Work to complete
Only the text belongs in the copy: repeat each record exactly, without pictures.

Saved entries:
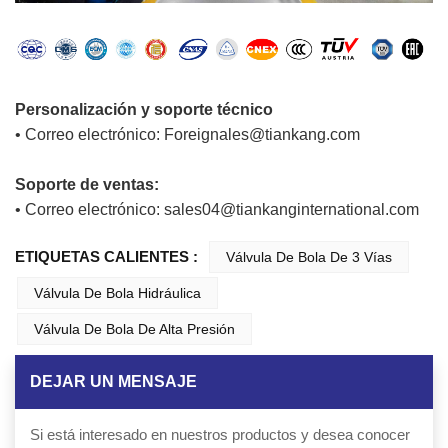
Personalización y soporte técnico
• Correo electrónico: Foreignales@tiankang.com
Soporte de ventas:
• Correo electrónico: sales04@tiankanginternational.com
ETIQUETAS CALIENTES :
Válvula De Bola De 3 Vías
Válvula De Bola Hidráulica
Válvula De Bola De Alta Presión
DEJAR UN MENSAJE
Si está interesado en nuestros productos y desea conocer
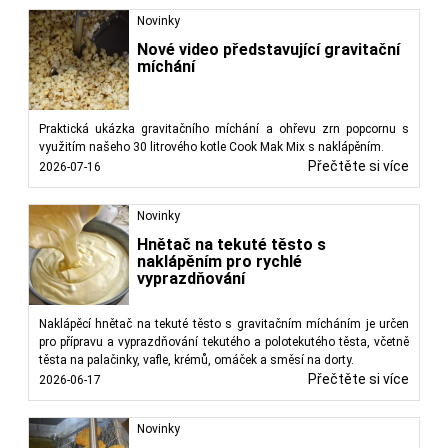
Novinky
Nové video představující gravitační
míchání
Praktická ukázka gravitačního míchání a ohřevu zrn popcornu s
využitím našeho 30 litrového kotle Cook Mak Mix s naklápěním.
Přečtěte si více
2026-07-16
Novinky
Hnětač na tekuté těsto s
naklápěním pro rychlé
vyprazdňování
Naklápěcí hnětač na tekuté těsto s gravitačním mícháním je určen
pro přípravu a vyprazdňování tekutého a polotekutého těsta, včetně
těsta na palačinky, vafle, krémů, omáček a směsí na dorty.
Přečtěte si více
2026-06-17
Novinky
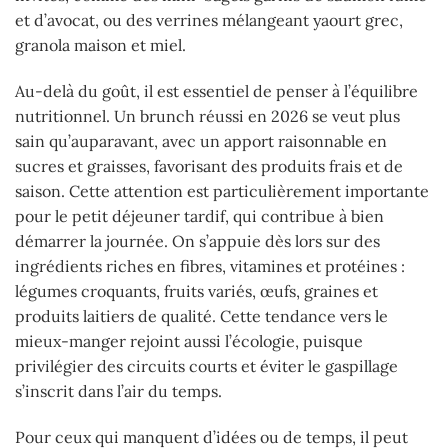
et d’avocat, ou des verrines mélangeant yaourt grec,
granola maison et miel.
Au-delà du goût, il est essentiel de penser à l’équilibre
nutritionnel. Un brunch réussi en 2026 se veut plus
sain qu’auparavant, avec un apport raisonnable en
sucres et graisses, favorisant des produits frais et de
saison. Cette attention est particulièrement importante
pour le petit déjeuner tardif, qui contribue à bien
démarrer la journée. On s’appuie dès lors sur des
ingrédients riches en fibres, vitamines et protéines :
légumes croquants, fruits variés, œufs, graines et
produits laitiers de qualité. Cette tendance vers le
mieux-manger rejoint aussi l’écologie, puisque
privilégier des circuits courts et éviter le gaspillage
s’inscrit dans l’air du temps.
Pour ceux qui manquent d’idées ou de temps, il peut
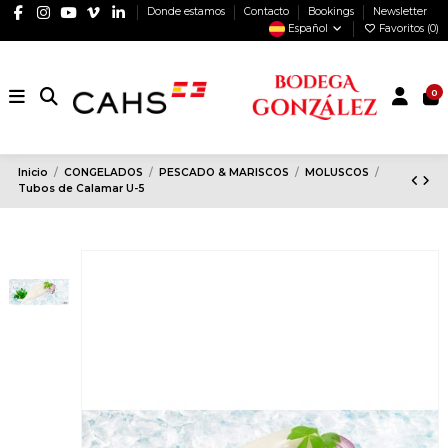
Donde estamos
Contacto
Bookings
Newsletter
Español
Favoritos (
0
)
0
Inicio
CONGELADOS
PESCADO & MARISCOS
MOLUSCOS
Tubos de Calamar U-5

Solution for this task
Personalización y soporte técnico
• Correo electrónico: Foreignales@tiankang.com
Soporte de ventas:
• Correo electrónico: sales04@tiankanginternational.com
ETIQUETAS CALIENTES :
Válvula De Bola De 3 Vías
Válvula De Bola Hidráulica
Válvula De Bola De Alta Presión
DEJAR UN MENSAJE
Si está interesado en nuestros productos y desea conocer
Novinky
Nové video představující gravitační
míchání
Praktická ukázka gravitačního míchání a ohřevu zrn popcornu s
využitím našeho 30 litrového kotle Cook Mak Mix s naklápěním.
Přečtěte si více
2026-07-16
Novinky
Hnětač na tekuté těsto s
naklápěním pro rychlé
vyprazdňování
Naklápěcí hnětač na tekuté těsto s gravitačním mícháním je určen
pro přípravu a vyprazdňování tekutého a polotekutého těsta, včetně
těsta na palačinky, vafle, krémů, omáček a směsí na dorty.
Přečtěte si více
2026-06-17
Novinky
et d’avocat, ou des verrines mélangeant yaourt grec,
granola maison et miel.
Au-delà du goût, il est essentiel de penser à l’équilibre
nutritionnel. Un brunch réussi en 2026 se veut plus
sain qu’auparavant, avec un apport raisonnable en
sucres et graisses, favorisant des produits frais et de
saison. Cette attention est particulièrement importante
pour le petit déjeuner tardif, qui contribue à bien
démarrer la journée. On s’appuie dès lors sur des
ingrédients riches en fibres, vitamines et protéines :
légumes croquants, fruits variés, œufs, graines et
produits laitiers de qualité. Cette tendance vers le
mieux-manger rejoint aussi l’écologie, puisque
privilégier des circuits courts et éviter le gaspillage
s’inscrit dans l’air du temps.
Pour ceux qui manquent d’idées ou de temps, il peut
Donde estamos
Contacto
Bookings
Newsletter
Español
Favoritos (
0
)
0
Inicio
CONGELADOS
PESCADO & MARISCOS
MOLUSCOS
Tubos de Calamar U-5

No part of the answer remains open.